Так называют подземный мир в эстонской мифологии.

Хинд опустился на колени, они тотчас промокли, ну да не беда. Плотно прижал левое ухо к могиле и прислушался.

Могила немотствовала, под землей дремали.

Хинд снял шапку и отбросил в сторону, подставив обнаженную голову под снежные хлопья. И прямо вдавил ухо в холодную мокрую глину.

И тогда услышал, как внизу что-то зашелестело.

И старик глухим, словно из бочки, голосом, произнес:

— Сынок, чем ты так озабочен, голову понурил, будто лошадь с глистами? Дома у тебя, что ль, неладно или мызник роздыху не дает? Творят они зло или добро, все равно наступит расплата. Ты у меня еще жеребенок, рано тебя взнуздали, в дровни запрягли, сорокаведерную бочку погрузили, все жилы вытянули. Да только я ничем не могу тебе помочь, руки-ноги свело, не пошевельнуть, и думы у меня могильные, пахну сырой землей.

Отец замолчал. Хинд прислушался. Тихо. И тогда он выложил, что у него лежало на душе:

— Отец, я уйду в теплые края!

И сразу прозвучал суровый ответ:

— Впереди широко, сзади узко. Будь то солома или мякина, каждому свое. Куда ни кинь, всюду клин, я тебе не советчик, око не видит, слух не чует.

Шелест угас, земля не дышала. Кругом стало бело и тихо, мягкие хлопья перешли в мелкую крупу; подул ветер.

Хинд насилу поднялся с могилы.
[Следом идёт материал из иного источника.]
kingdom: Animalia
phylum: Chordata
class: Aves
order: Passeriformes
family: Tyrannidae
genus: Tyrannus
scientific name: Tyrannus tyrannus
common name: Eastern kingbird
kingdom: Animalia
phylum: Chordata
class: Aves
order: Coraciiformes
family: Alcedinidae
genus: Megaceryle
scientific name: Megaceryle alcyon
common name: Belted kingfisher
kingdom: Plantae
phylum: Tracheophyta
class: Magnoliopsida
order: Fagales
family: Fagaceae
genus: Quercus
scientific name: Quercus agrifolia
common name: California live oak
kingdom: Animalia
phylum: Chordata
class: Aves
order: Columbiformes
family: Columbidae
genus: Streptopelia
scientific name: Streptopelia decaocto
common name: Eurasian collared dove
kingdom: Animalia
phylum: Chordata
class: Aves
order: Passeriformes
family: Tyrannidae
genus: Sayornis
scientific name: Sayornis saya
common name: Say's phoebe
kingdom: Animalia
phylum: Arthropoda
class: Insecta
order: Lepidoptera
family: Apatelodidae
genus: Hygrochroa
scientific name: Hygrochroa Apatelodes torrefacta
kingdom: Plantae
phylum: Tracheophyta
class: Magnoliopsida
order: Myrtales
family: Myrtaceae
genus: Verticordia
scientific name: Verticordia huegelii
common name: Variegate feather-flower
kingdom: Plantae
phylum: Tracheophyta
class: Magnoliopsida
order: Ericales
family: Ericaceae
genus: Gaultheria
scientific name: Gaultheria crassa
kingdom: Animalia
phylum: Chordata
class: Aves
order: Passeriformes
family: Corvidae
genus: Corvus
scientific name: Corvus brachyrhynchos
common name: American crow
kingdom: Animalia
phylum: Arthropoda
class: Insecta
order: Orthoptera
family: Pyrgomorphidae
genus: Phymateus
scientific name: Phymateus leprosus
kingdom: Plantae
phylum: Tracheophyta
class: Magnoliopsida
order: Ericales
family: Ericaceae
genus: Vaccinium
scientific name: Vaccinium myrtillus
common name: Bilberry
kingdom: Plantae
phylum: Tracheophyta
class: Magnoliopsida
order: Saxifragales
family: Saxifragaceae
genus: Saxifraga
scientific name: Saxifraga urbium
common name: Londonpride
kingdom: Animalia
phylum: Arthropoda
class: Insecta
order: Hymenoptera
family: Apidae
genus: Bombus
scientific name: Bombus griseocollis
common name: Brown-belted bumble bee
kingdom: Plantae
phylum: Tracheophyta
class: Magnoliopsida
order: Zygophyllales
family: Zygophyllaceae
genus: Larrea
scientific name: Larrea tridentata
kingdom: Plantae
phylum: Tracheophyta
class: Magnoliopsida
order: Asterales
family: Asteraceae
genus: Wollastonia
Зубы стучали, одежда была мокрая и холодная.

БОРЕНИЯ

Мужская одежда браная, женская исподница выбойчатая.

В холодной каморе щелкало бердо. Паабу сидела на скамье, смуглая, молчаливая, с узким лицом, карими глазами, на голове платок, на плечах шуба, сидела и ткала полотно. Оно было серое и однотонное, как весенний день. Между повседневными делами, утром и вечером, даже в темноте щелкало бердо, она подзывала Мооритса посветить, щелкала, ткала, только и делала, что ткала полотно из суровой нити, сама суровая и безмолвная, как богиня судьбы.